We have determined 〈S2〉, A2 and [η] in methanol at 25.0 °C for two types of PDEA samples synthesized by radical polymerization in tert-butanol and benzene by the use of AIBN as an initiator, and these samples are referred to as PDEA-T and PDEA-B samples, respectively. All of the 〈S2〉, A2 and [η] values for the two types of PDEA samples agree well with each other in the studied Mw range. In addition, the slopes of the double-logarithmic plots of these quantities against Mw as well as the Ψ and Φ values are consistent with those of linear flexible polymers with large Mw in good solvents. On the basis of these results, the primary structure of both the PDEA-T and PDEA-B samples is linear. In addition, 13C NMR spectroscopy was used to determine the fr values of the two types of PDEA samples, and the PDEA-T samples were more syndiotactic than the PDEA-B samples.
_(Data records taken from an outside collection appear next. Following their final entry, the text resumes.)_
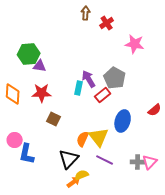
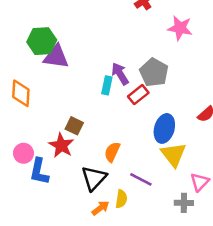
purple triangle: (40, 66) -> (56, 57), size x1.5
red star: (42, 93) -> (61, 145), moved, turned 30
yellow triangle: (99, 137) -> (173, 155), moved
gray cross: (138, 162) -> (184, 203), moved
yellow semicircle: (82, 175) -> (121, 199), moved, turned 120

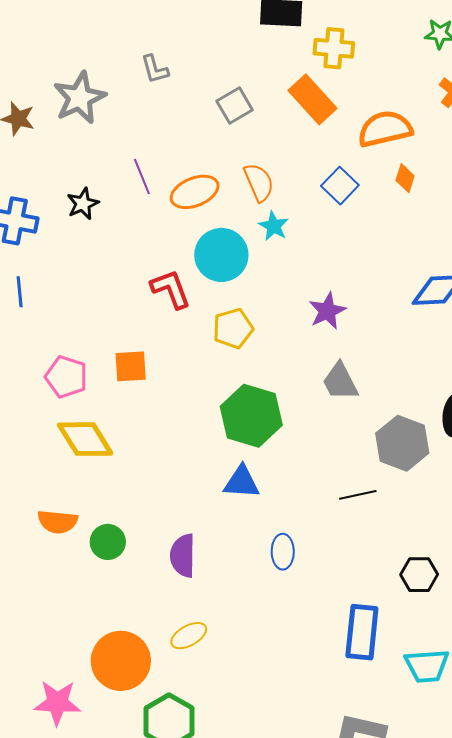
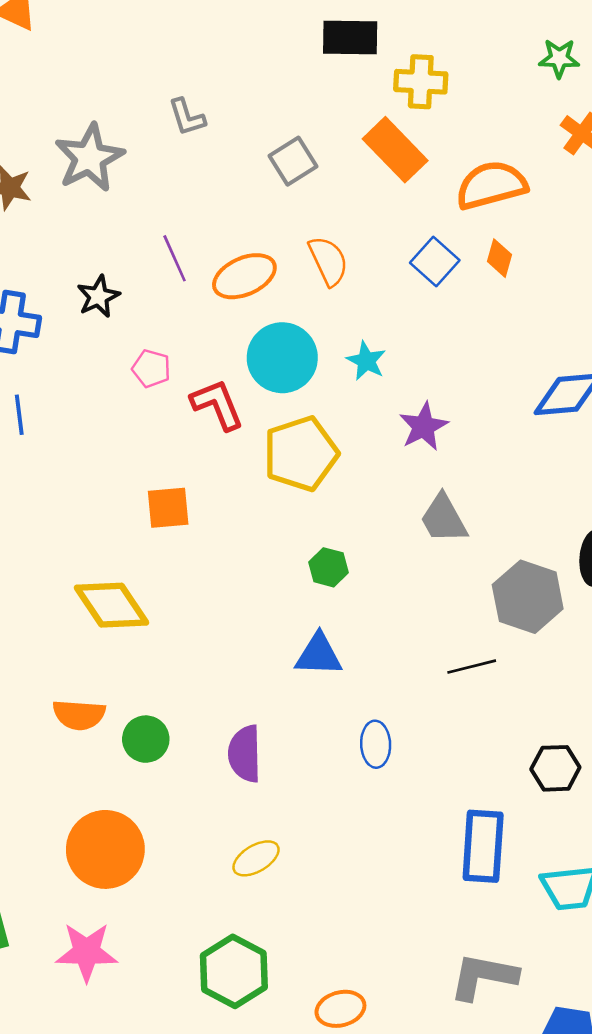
orange diamond: (405, 178) -> (500, 258), moved
cyan star: (274, 226) -> (366, 361), moved
yellow pentagon: (233, 328) -> (301, 454), size x1.4
pink pentagon: (66, 377) -> (151, 369), moved, size x0.7
green hexagon: (251, 416) -> (328, 567), size x0.5
orange circle: (121, 661) -> (105, 849), moved

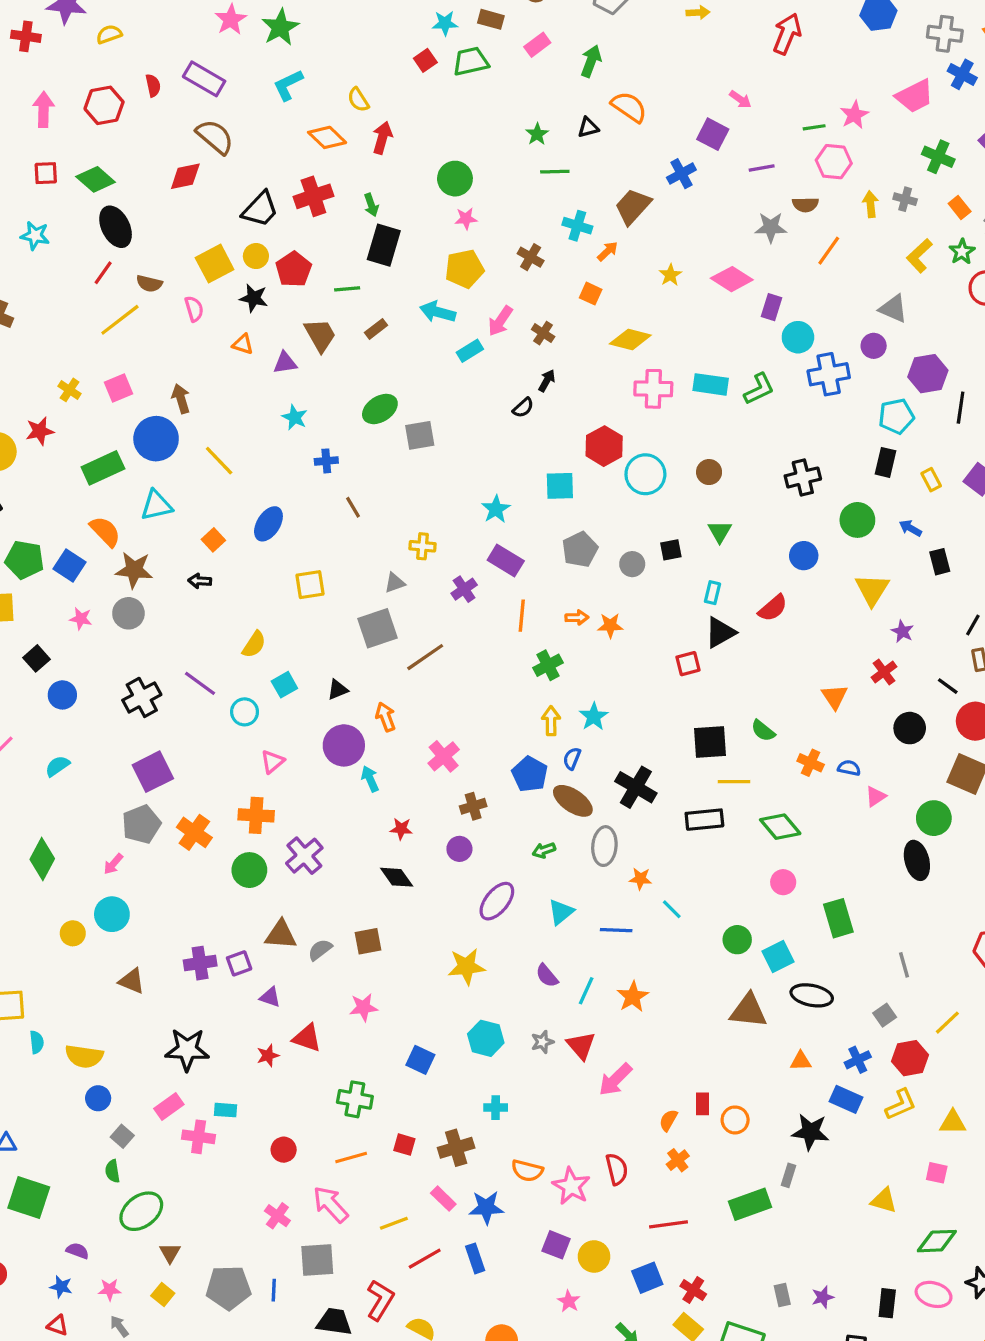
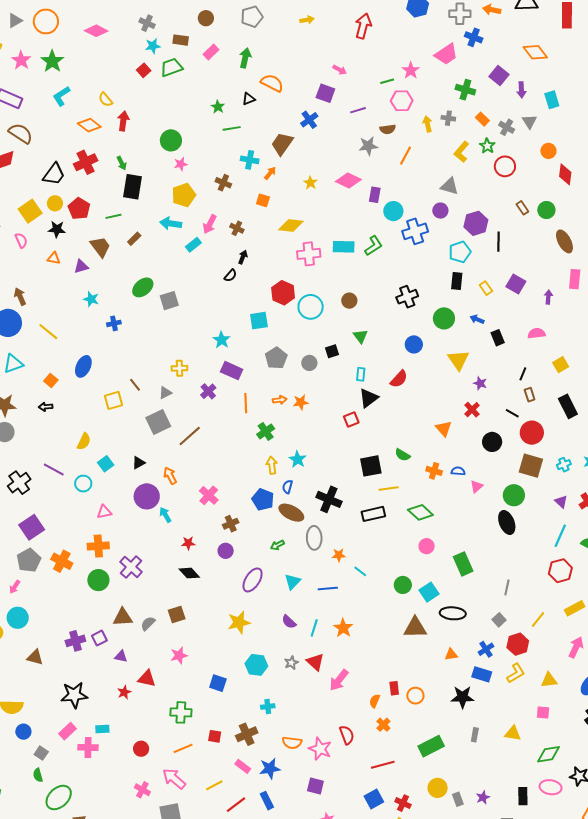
brown line: (353, 507) -> (135, 385), moved
pink triangle: (272, 762) -> (104, 512), turned 35
gray line: (904, 965) -> (507, 588), turned 35
gray rectangle: (789, 1175) -> (475, 735), moved
yellow circle: (594, 1256) -> (438, 788), moved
For the aqueous solutions of the PDEA-T and PDEA-B samples, the cloud-point curves have been determined for a weight fraction w of 0.5% up to 25%. The cloud point at a given w decreased with increasing Mw for both types of PDEA samples, and this Mw dependence is in contrast to the previous results5 for PNIPA samples synthesized in tert-butanol and benzene with AIBN as an initiator. In addition, the cloud-point curve for each PDEA sample has a critical point, and the aqueous solutions of the PDEA samples exhibit a phase separation into two transparent liquid phases, which has not been previously observed for aqueous PNIPA solutions. The critical point for the PDEA-T and PDEA-B samples moved to the upper right with decreasing Mw, as predicted from conventional polymer solution thermodynamics.10 Therefore, the aqueous solutions of the PDEA-T and PDEA-B samples exhibit typical (and normal) lower critical solution temperature type phase diagram which is substantially different from that observed for aqueous PNIPA solutions. Furthermore, the cloud point is typically higher for the PDEA-B samples than for the PDEA-T samples, even though both samples have the same hydrophobic chain-end groups and no branch points. The difference in the cloud point between the two types of PDEA samples may arise from the differences in their stereochemical composition.